Rajnicek never actually said that students would become spoiled by free lunches. While speaking ahead of the board’s decision to exit the Seamless Summer Option, she wondered aloud whether she and other upper middle-class parents like her might unfairly take advantage of a program for low-income families that was never intended to include them. During a school board meeting in June, she raised the possibility that she and other parents like her who could easily afford to pay for lunches for their children would become spoiled by taking advantage of a program that was never intended for upper-income families.
“Can we just get back to, ‘If I have children, I should be able to provide for them and if can’t, there is help for them?’ Stop feeding people who can provide for them,” she said. “I feel that this is a big problem. And it’s really easy to get sucked into and to become spoiled and to think it’s not my problem anymore. It’s everyone else’s problem to feed my children.”
The Post never included this context in its original story and deliberately misquoted Rajniceck in both its tweet and headline, and as a result she bore the brunt of the hatred from outraged liberals, who review-bombed her salon for days on end.
“The woman who owns this place voted against free lunches for schoolchildren because she said it would make them ‘spoiled,’” one Google reviewer wrote. “That’s right, this woman thinks feeding a child will make the kid feel ‘spoiled.’ She’d rather CHILDREN go hungry at a place they’re forced to be at (school). A horrible woman.”
Rajnicek reached out to the Post for a retraction of the dishonest story but was ignored for more than a month. This week, however, the Post’s general assignment editor, Keith McMillan, emailed Rajnicek back to inform her that at long last the dishonest reporting would be retracted.
“While we cannot retract a story that remains mostly correct as printed, we did recognize that there was nuance in your comments that we missed,” he wrote. “We have written a new headline, appended a correction to the story and deleted the original tweet, sending a new tweet to explain why.”
The Post’s Twitter account announced that “we’ve deleted a previous tweet to this story that carried a headline that incorrectly attributed a quote to the Waukesha, Wis., School Board,” and the headline was changed to “A school district briefly opted out of a free-meals program, citing a desire to return to a pre-pandemic ‘normal.’”
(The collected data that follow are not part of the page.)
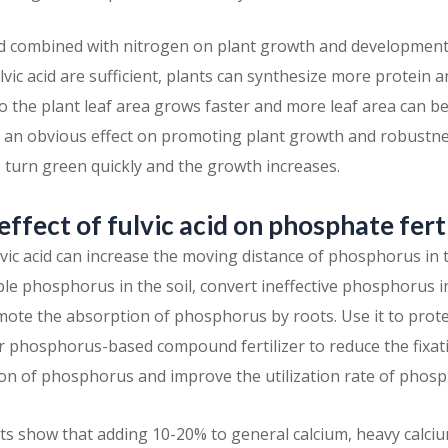
acid combined with nitrogen on plant growth and development 
ic acid are sufficient, plants can synthesize more protein 
o the plant leaf area grows faster and more leaf area can b
s an obvious effect on promoting plant growth and robustne
s turn green quickly and the growth increases.
 effect of fulvic acid on phosphate fert
ic acid can increase the moving distance of phosphorus in th
ble phosphorus in the soil, convert ineffective phosphorus i
te the absorption of phosphorus by roots. Use it to prote
or phosphorus-based compound fertilizer to reduce the fixa
n of phosphorus and improve the utilization rate of phospho
 tests show that adding 10-20% to general calcium, heavy cal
A lengthy correction was added that reads:
An earlier version of the article had a headline that incorrectly attributed the statement that students could “become spoiled” by a free-lunch program to the Waukesha, Wis., school board. The article also misrepresented the remarks of Karin Rajnicek, who made the statement. The article has been corrected, and a quote contextualizing Rajnicek’s comment has been added. The article was originally published Aug. 27. On Aug. 30, the school board rescinded its decision and voted to use the federal Seamless Summer Option program through the 2021-2022 school year.
The updated story, of course, makes no mention of the death threats that resulted from the original reporting, but McMillan seems satisfied with the work his newspaper has done.
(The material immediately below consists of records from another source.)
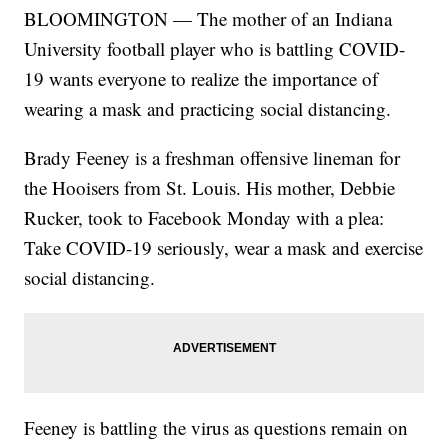
BLOOMINGTON — The mother of an Indiana
University football player who is battling COVID-
19 wants everyone to realize the importance of
wearing a mask and practicing social distancing.
Brady Feeney is a freshman offensive lineman for
the Hooisers from St. Louis. His mother, Debbie
Rucker, took to Facebook Monday with a plea:
Take COVID-19 seriously, wear a mask and exercise
social distancing.
Feeney is battling the virus as questions remain on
‘While it certainly doesn’t undo the harassment—and it happens to our reporters as well, so I empathize—I do hope you recognize this effort to be more precise, regardless of how much time has passed,” he wrote. “We are sorry for what you have had to endure and the role our missing nuance played in it.”
The Post’s “missing nuance” (more accurately described as “deliberate and malicious dishonesty”) played the only role in the harassment Rajnicek, her fellow board members, and the Waukesha community endured.
Had it reported as honestly as would be reasonably expected from a newspaper whose motto is “Democracy Dies in Darkness,” then it would be highly unlikely that Waukesha would have been as targeted as viciously as it was.
Then again, that’s not really the concern of the Drive-By Media, is it? Their bullets have already hit their targets. They don’t really care all that much about stopping the bleeding.